◆ Passage ◆

State v. Trimble, 2015-Ohio-942
Kathryn Sandford at the Ohio Public Defender’s Office wins a new review of a motion for a new trial for Trimble. He was under a death sentence for killing his girlfriend and her child and then breaking into a Kent student’s home, holding her hostage and eventually killing her. He claims new evidence supports his contention that SWAT prematurely entered the house, causing him to accidentally kill her. The trial court denied his motion for a new trial without a hearing or giving any reason other than failure to include an affidavit. But an affidavit is not required. It gets sent back for the trial court to review and, if warranted, hold a hearing or allow another motion for a new trial. Cannon, Wright. Grendell dissents, writing that the judgment was correct, even if it was for the wrong reasons.
State v. Price, 2015-Ohio-944
Price got 14 years for Aggravated Robbery and discharging a firearm into a habitation. His appellate counsel found no non-frivolous issues and asked for leave to withdraw under Anders. The court reviews the record itself, along with a couple pro se issues contesting his sentence. No dice. Wright, Grendell, Rice.

[Data items]
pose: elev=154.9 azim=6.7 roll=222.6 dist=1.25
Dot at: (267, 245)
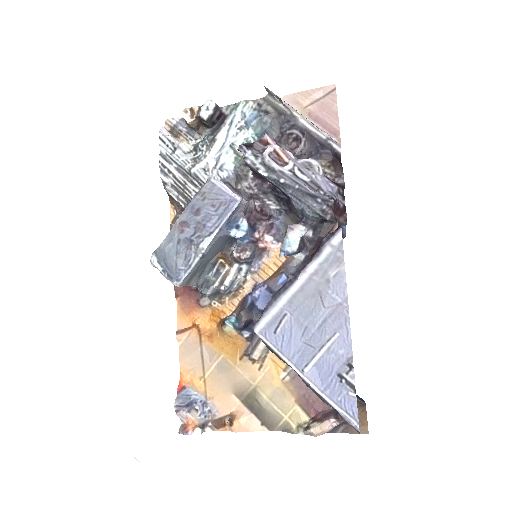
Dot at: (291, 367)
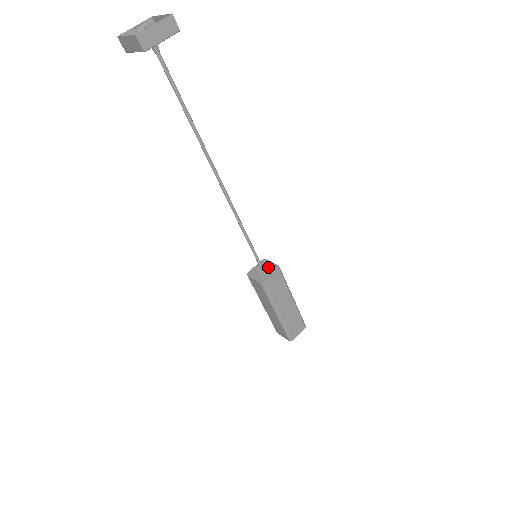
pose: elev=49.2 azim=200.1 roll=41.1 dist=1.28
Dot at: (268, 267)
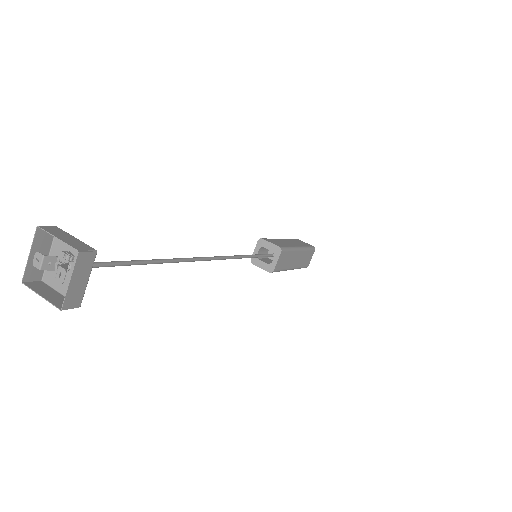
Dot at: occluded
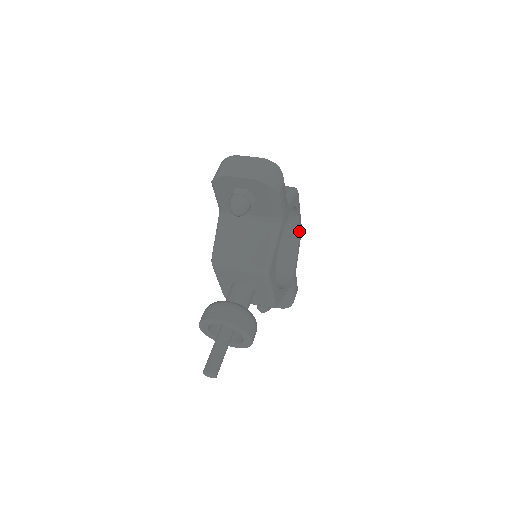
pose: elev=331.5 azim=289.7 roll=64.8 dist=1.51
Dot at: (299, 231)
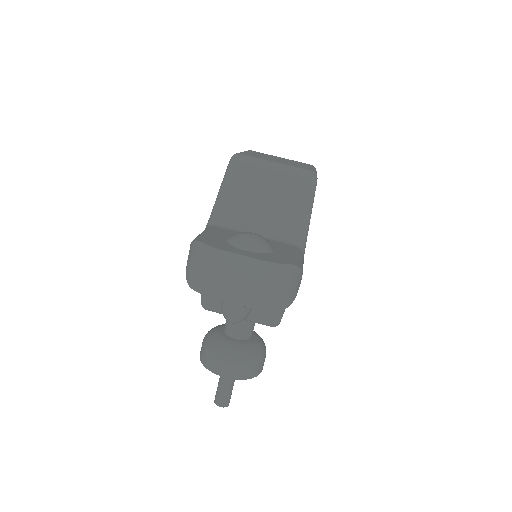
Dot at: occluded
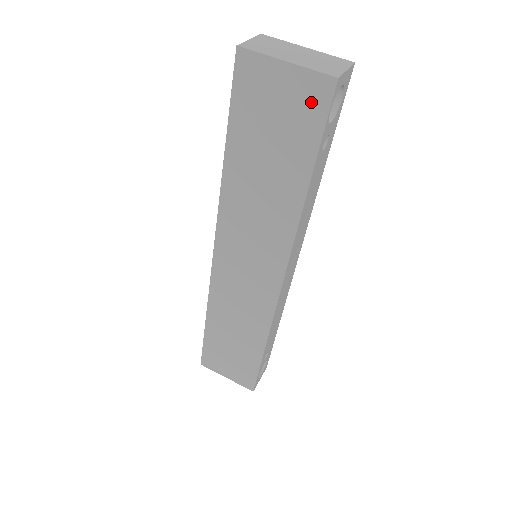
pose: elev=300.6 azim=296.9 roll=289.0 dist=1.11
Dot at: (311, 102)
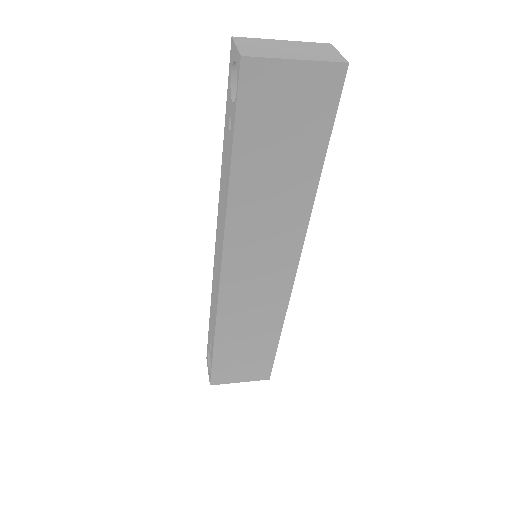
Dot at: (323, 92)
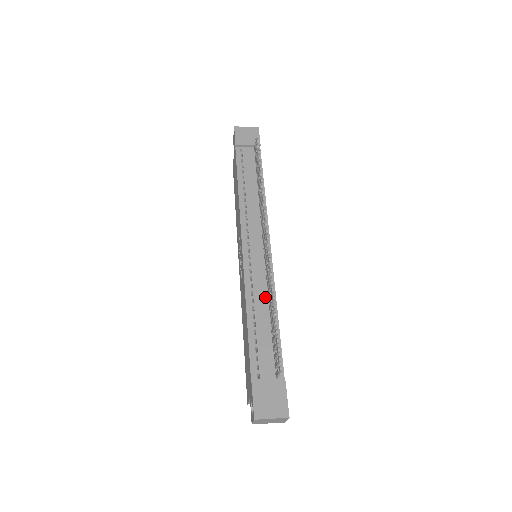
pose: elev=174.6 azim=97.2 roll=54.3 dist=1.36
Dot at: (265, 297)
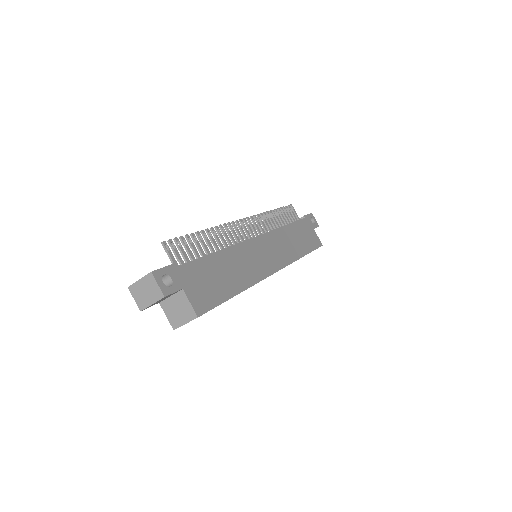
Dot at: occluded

==

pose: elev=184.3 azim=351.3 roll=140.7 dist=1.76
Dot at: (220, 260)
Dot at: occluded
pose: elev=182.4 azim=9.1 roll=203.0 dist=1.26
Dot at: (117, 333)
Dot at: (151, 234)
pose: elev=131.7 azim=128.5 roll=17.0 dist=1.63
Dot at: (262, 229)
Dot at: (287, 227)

◆ Written exercise 1 ◆
According to the case summaries, what was the only reason the trial court gave for denying Trimble's motion for a new trial?
◆ Written exercise 2 ◆
Please reproduce the case summaries word for word between "State v. Trimble, 2015-Ohio-942" and "the wrong reasons.", inclusive.

◆ Response 1 ◆
Failure to include an affidavit.

◆ Response 2 ◆
State v. Trimble, 2015-Ohio-942
Kathryn Sandford at the Ohio Public Defender’s Office wins a new review of a motion for a new trial for Trimble. He was under a death sentence for killing his girlfriend and her child and then breaking into a Kent student’s home, holding her hostage and eventually killing her. He claims new evidence supports his contention that SWAT prematurely entered the house, causing him to accidentally kill her. The trial court denied his motion for a new trial without a hearing or giving any reason other than failure to include an affidavit. But an affidavit is not required. It gets sent back for the trial court to review and, if warranted, hold a hearing or allow another motion for a new trial. Cannon, Wright. Grendell dissents, writing that the judgment was correct, even if it was for the wrong reasons.